2015/10 – The long road from 0.6 to 1.6

If you and I devoted some time to it, we could easily come up with a list of two dozen things the top players do better than mere mortals. But which are crucial? Where is that difference between 0.6 and 1.6 really made? Is it a matter of improving details across the board, gaining 0.01 here and 0.01 there? Or are there a few big chunks, responsible for tenths at a time? I will make an effort to give you the four major categories in which the 1.6-ers are far ahead of the 0.6-ers. I am pretty sure this isn’t fiction, which is why I want to call it F.A.C.T.  

Focus

So many things come together under that umbrella. It’s not just forgetting about the room, ignoring the waitress and the kid with the bag of chips, your opponent moving in his chair and making noise as he’s “working on his tip”. Focus is about making the whole point, not “part of the point”. If you approach a shot, thinking: “I need to hit this really thin… really thin”, you’ve lost focus already. There is a good chance you will neglect a kiss, make it TOO long or find another way of screwing up. Focus is not always zooming in on the detail. It’s also zooming out to see the big picture.  

Focus is about playing billiards on THIS particular table, with characteristics you may love or hate, but have to live with. True focus will allow you to accept what a table does, and not fight it, disagree with it, curse it. We all know this, but need to be reminded once in a while: you can argue with a table till the cows come home, but it will never concede that it was wrong and adapt to you. You are going to have to adapt to it

Attitude.  

This game of ours is an absolute joy to play at times, and everybody has a great attitude when the sun shines. Going from one natural carom to another, with three balls out in the open or a third ball in the corner, as big as a melon. Who does not love that? It never lasts long though, it’s the Friday afternoon office cocktail at 16.00, not the work week.  Attitude is about balls frozen to rails, unavoidable kisses, fantastic hits that miss by a hair and opponents that present you with shitty position after shitty position. It’s about the flukes they make, and the way your deliberate defensive shot leaves them with a ticky.

Life is unfair, on some days you are the pigeon but on most days you are the statue.
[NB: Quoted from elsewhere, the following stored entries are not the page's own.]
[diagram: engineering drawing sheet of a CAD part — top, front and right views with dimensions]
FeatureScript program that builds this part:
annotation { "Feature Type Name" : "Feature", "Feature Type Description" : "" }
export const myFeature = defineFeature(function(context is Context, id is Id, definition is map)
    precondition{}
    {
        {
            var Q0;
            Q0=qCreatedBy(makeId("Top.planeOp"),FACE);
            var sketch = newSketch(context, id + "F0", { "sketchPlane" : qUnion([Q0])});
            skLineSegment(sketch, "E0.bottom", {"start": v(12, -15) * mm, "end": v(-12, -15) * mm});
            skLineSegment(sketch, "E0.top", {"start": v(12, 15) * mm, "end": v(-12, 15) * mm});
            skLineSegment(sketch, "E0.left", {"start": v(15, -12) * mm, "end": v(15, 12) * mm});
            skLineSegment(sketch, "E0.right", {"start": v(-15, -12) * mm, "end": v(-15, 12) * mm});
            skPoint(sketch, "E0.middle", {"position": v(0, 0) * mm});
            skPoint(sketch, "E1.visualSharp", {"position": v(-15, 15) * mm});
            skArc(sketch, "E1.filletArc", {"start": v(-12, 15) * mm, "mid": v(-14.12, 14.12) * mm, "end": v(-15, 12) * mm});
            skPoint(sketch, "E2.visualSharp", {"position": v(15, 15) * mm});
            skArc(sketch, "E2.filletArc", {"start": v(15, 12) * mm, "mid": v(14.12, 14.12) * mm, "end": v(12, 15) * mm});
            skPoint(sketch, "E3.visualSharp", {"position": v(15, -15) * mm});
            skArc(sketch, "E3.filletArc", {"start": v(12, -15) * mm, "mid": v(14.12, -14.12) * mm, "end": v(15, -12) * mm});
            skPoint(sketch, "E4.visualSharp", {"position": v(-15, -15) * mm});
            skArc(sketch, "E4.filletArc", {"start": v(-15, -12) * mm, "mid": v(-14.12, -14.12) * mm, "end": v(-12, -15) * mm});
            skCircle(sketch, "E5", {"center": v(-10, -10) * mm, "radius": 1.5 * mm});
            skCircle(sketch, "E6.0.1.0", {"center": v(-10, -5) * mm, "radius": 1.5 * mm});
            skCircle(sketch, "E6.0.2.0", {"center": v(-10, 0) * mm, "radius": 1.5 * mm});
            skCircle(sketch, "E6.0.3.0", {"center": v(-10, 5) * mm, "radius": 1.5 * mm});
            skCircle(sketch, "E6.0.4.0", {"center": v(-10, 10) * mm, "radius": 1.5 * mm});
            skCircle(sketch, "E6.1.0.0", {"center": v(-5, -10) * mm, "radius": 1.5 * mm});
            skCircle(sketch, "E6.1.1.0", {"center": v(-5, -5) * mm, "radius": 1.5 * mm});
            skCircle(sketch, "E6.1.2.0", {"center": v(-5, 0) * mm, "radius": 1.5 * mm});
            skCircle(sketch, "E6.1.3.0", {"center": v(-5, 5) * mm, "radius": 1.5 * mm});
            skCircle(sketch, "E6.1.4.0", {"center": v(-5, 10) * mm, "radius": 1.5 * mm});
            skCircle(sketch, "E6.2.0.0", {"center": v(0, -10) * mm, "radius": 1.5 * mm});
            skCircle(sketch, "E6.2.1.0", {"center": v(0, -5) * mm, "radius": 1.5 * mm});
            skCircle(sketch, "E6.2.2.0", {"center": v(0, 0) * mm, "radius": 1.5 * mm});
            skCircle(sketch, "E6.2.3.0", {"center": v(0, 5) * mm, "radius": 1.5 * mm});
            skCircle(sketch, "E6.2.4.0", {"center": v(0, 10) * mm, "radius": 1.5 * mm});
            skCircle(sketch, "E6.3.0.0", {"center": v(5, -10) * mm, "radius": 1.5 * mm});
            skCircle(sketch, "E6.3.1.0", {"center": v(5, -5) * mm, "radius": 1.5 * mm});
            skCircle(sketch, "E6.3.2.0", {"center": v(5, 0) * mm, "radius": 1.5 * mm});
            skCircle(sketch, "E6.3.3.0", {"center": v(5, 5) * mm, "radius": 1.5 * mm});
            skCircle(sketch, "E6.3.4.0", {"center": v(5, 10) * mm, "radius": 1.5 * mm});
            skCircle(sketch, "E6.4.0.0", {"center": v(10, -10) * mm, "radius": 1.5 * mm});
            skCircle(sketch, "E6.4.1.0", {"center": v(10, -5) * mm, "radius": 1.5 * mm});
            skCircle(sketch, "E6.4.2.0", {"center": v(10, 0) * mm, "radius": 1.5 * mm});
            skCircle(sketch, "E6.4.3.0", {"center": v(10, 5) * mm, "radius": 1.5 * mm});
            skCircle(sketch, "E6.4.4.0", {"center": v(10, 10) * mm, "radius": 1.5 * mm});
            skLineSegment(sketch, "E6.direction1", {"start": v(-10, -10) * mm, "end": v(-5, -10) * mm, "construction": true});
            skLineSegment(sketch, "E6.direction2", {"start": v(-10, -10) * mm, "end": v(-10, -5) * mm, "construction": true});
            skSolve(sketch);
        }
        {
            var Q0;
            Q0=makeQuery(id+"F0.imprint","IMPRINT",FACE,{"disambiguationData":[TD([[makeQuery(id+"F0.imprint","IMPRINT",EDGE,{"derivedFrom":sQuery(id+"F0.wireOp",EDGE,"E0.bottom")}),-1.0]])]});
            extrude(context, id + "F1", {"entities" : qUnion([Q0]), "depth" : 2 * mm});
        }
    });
How you handle that, is a major factor in your chances of becoming a good 3C-player. With a winner’s attitude, you are “in the moment” at all times. You are not trying to change things you have no power over. You are not still beating yourself up over that bad miss from a few minutes ago. You are not neglecting your defense just because you are way ahead. You are playing one point at a time, and you treat the easy ones and the tough ones the same: they get your full attention.     

Choice (of shot).

This is as much about character as it is about talent. Yes, the naturally gifted billiard brain will make the right choice more often, and quicker. But the work horses (which is: most of us) can catch up with the show horses if they want, with study and lessons, with trial, error and stubbornness. The knowledge is out there, it’s available online for everybody who is hungry and determined. Many talented players hit their ceiling early, several guys who are now world class needed two decades to get their game plan balanced and complete. 

Picking the right shot is a “conditio sine qua non”. You can’t do without. If you have perfect focus and flawless technique, you’re still shooting blanks if you keep playing the wrong shot.  So educate yourself, in a billiard room, on Kozoom or on YouTube.  And here’s a tip: when the position is difficult: experiment! Trying a 4 % solution over and over again will get you nowhere. 

Choice of shot has everything to do with position play, and it is as important to top 3-cushion as sequels are to Hollywood. Today’s phenomenal averages don’t come from solutions to difficult problems, they come from avoiding them. 

Technique.

Have you ever watched yourself play? In a mirror, or better still, on video? If, like me, you are not Jae Ho Cho, Murat Coklu or Pedro Piedrabuena, it will be a shocking experience. We don’t stand still, we jerk, we pull, we lunge, we have more moving parts than a Rolex, especially in a tense match situation. All of us are in denial about it, but believe me, when we miscue it’s not the chalk’s fault. Look at any player in the world’s top 20: you’ll find he stands still and strokes straight. Some have more discipline, some have more elegance. But all have learned that a cue goes forwards and backwards. Never up and down. Never side to side. Ignore those laws, and you will limit your potential average, it’s as simple as that.   

Then there is “quality of stroke”, which is directly related to cue ball memory. Do you just let your ball roll and bounce between cushions, or do you send it out with marching orders? Watch Merckx, Dong Koong Kang, Sanchez. Their cue ball has defined spin even when they hardly use speed. If they do, that cue ball will still remember its assignment after the 5th and 6th cushion.   

Technique could well be the prime legacy of the legend, Raymond Ceulemans. In terms of problem-solving and position play, he has been overtaken. But he demonstrated for four decades that shooting  straight as a laser, leaving your bridge hand on the table and standing like a statue paid off. And you know what? It still does.      

F.A.C.T. This is where you find the full point, the one between 0.6 and 1.6. How to get to 2 average, you ask? Be born a bloody genius, then work your ass off.